Now, it will be checked if the restrictions have been satisfied:

• Restriction 1: The algorithm presented in this paper allows the companies to get a sequence to implement ITIL processes. The sequence obtained is specifically adapted for each company depending on the data entered: the characteristics of the company and the level of implementation of the ITIL processes. This represents a great advance on the existing solutions already exposed in the literature review.
• Restrictions 2 and 3: The algorithm allows considering both the information of the company and the level of ITIL processes in other companies (competitors or not) by configuring the α weights and the parameters γ.
• Restriction 4: The model and the algorithm have been implemented and tested in a real company without needing any external consultant. Every company can use the application without hiring ITIL experts, which will clearly be valued by companies (mainly small companies with few resources)

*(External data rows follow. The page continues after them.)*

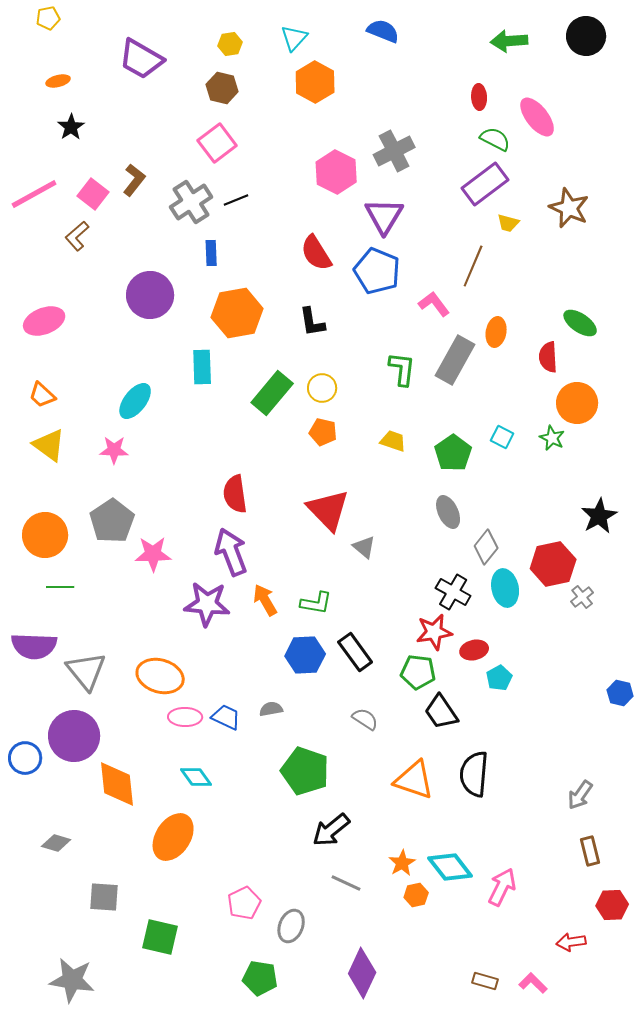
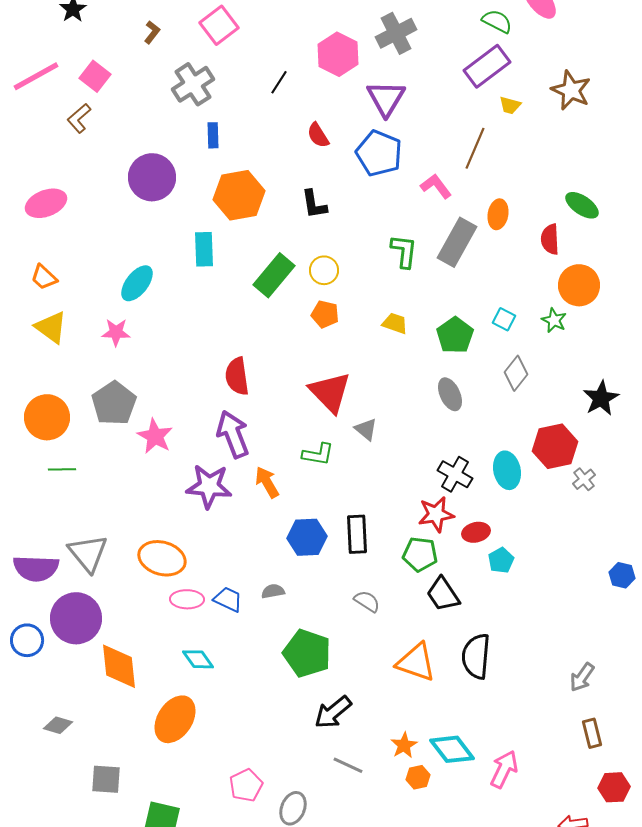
brown L-shape: (134, 180) -> (152, 32), moved, size x0.7
black line: (236, 200) -> (279, 82), moved, turned -35
red semicircle: (316, 253) -> (318, 135), size x0.7
gray diamond: (486, 547) -> (516, 373), moved
pink star: (153, 554) -> (155, 436), turned 30
green L-shape: (316, 603) -> (318, 454), moved
purple semicircle: (34, 646) -> (36, 568), moved
black rectangle: (355, 652) -> (357, 534), turned 33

The application in a real case has been quite satisfying, and the company has achieved the initial objectives when it was decided to implement ITIL processes. The application developed has been welcome, as it supports the whole algorithm and avoids any external help.

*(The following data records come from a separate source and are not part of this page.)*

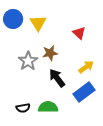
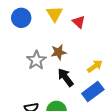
yellow triangle: (38, 23) -> (54, 14), moved
red triangle: (79, 33) -> (79, 22), moved

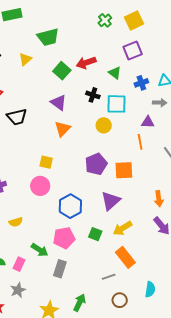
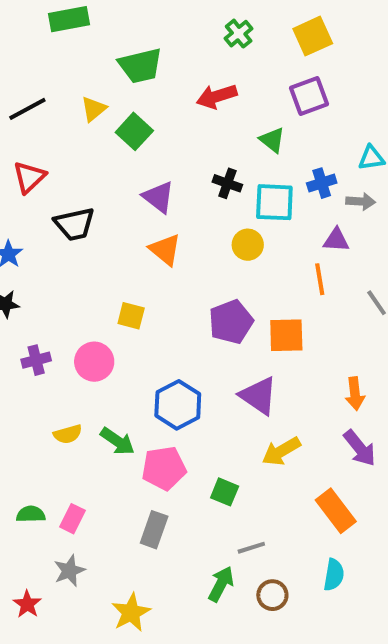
green cross: (105, 20) -> (239, 34), moved
red arrow: (86, 63) -> (217, 96), moved
green square: (62, 71) -> (134, 131), moved
blue cross: (141, 83) -> (322, 183), moved
orange triangle: (62, 129) -> (165, 250), turned -36
pink circle: (40, 186) -> (94, 362), moved
purple triangle: (111, 201) -> (259, 396), turned -45
green square: (95, 234) -> (225, 492), moved
green arrow: (40, 250) -> (117, 441), moved
orange rectangle: (125, 257) -> (336, 511), moved
green arrow: (80, 303) -> (221, 584), moved

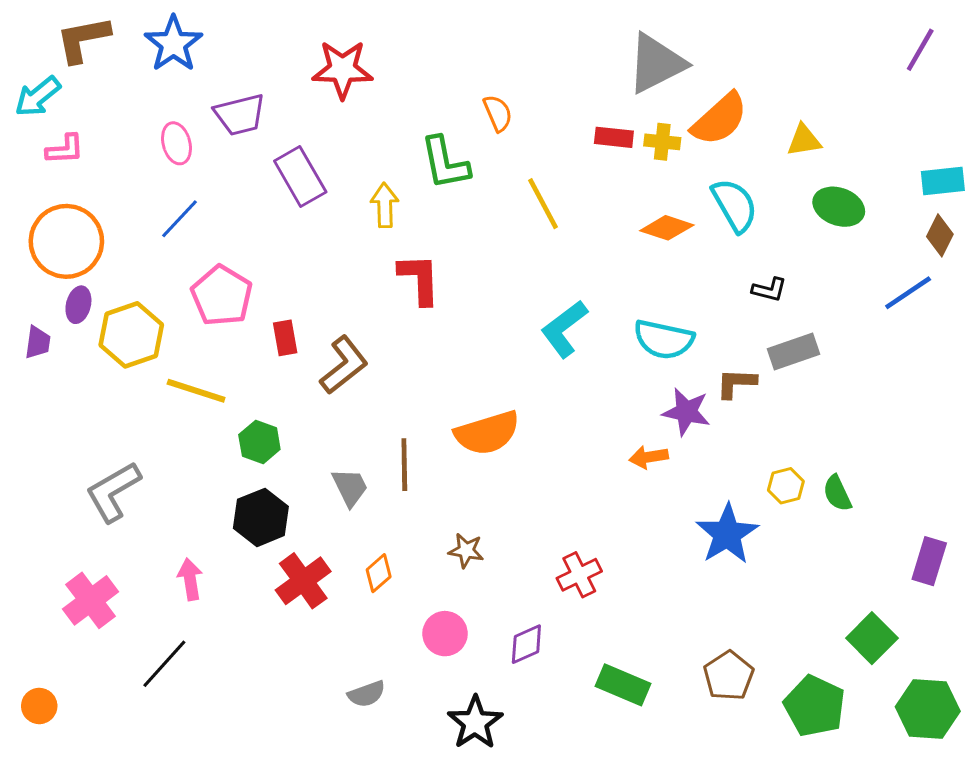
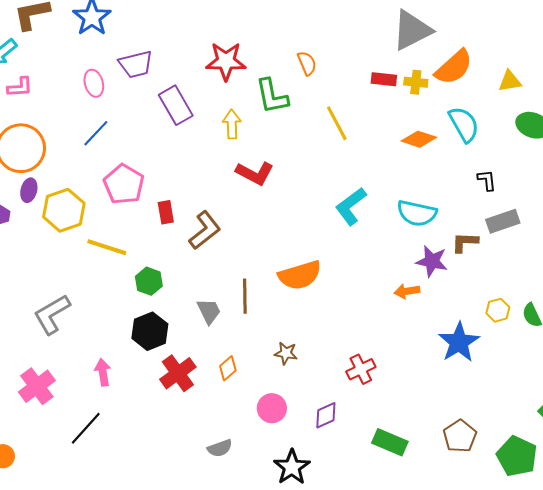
red star: (342, 69) -> (226, 61), moved
red L-shape: (419, 279) -> (255, 173), turned 120
black L-shape: (769, 290) -> (487, 180), turned -110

The mathematical formulation of processes to improve the management is a key point, as more and more business are depending on technology. An adequate management of the IT department relies on better experiences for the users (internal and external), and it increases the satisfaction and the incomes of the company. It is common to use mathematical models to benefit the management of the companies, but there exists a lack of models to properly manage the IT department, as seen in the literature review. The present algorithm has been designed to fill that gap.

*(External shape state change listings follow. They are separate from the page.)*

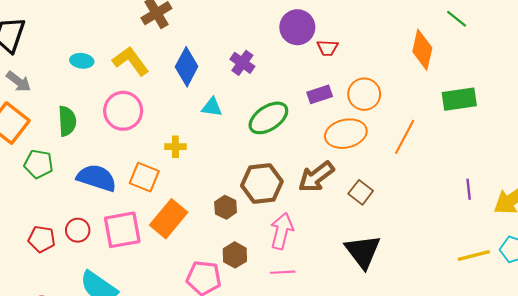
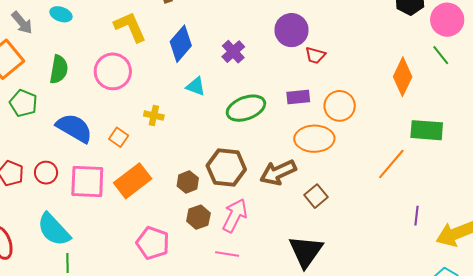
cyan ellipse: (82, 61) -> (61, 14), moved
orange line: (405, 137) -> (391, 164), moved
orange square: (144, 177) -> (119, 137), size x0.7
brown hexagon: (235, 255) -> (198, 217), moved

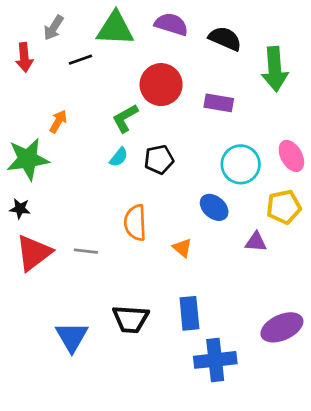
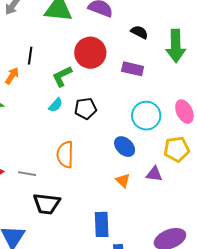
black semicircle: (225, 39) -> (139, 32), moved, size x0.7
black line: (81, 60) -> (30, 56), moved, turned -66
orange triangle: (182, 248) -> (123, 180), moved
black trapezoid: (131, 319) -> (47, 204), moved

Nevertheless, some improvements and future works can be pointed out in the next section.

5.2. Future Works

Some future works can be addressed. In first place, the database could be fulfilled with more information about more companies (small and big) so all of them could benefit from the model. It is also possible to fulfill with information from more surveys developed in other countries so that more companies in more countries could benefit from the model. The important point is that it is not necessary to change the algorithm but just to add more information in the database, which is much easier than updating the algorithm. The database used in this paper is being populated with more data; the next step is to offer the results through ITIL-related organizations to help transfer the knowledge to companies as well as to jointly maintain the database. This will clearly help to increase the data and improve the model and also the decision process in the IT departments of the companies.

In second place, the algorithm can be improved in the case that the company was just interested in a short list of processes. The current model assumes that the sequence should contain all the processes, but this is rarely the case: most of the companies are only interested in the first ten (maybe some more) processes. In such case, the optimization function could be optimized.

In third place, it could be nice to obtain different sequences optimized using different parameters and techniques. These sequences could be combined with an artificial intelligent program to generate the final result; it is also planned to analyze the sequences using data mining techniques [47,48,49,50,51,52,53] to help in the decision process. In that sense, the strategy to follow should be similar to the one followed in this paper: determine the strategy, verify its applicability in (at least) a real case, and compare the results with other dynamic sequences of implementation, as proposed in this paper.

Regarding the application, it can be also improved by giving the option to obtain the sequence considering only specific companies (as reference) instead of all companies with determined characteristics.

Finally, in order to gain a deeper empiric approval, it is proposed to extend the application of the algorithm to a great number of companies to test the result of practical implementations.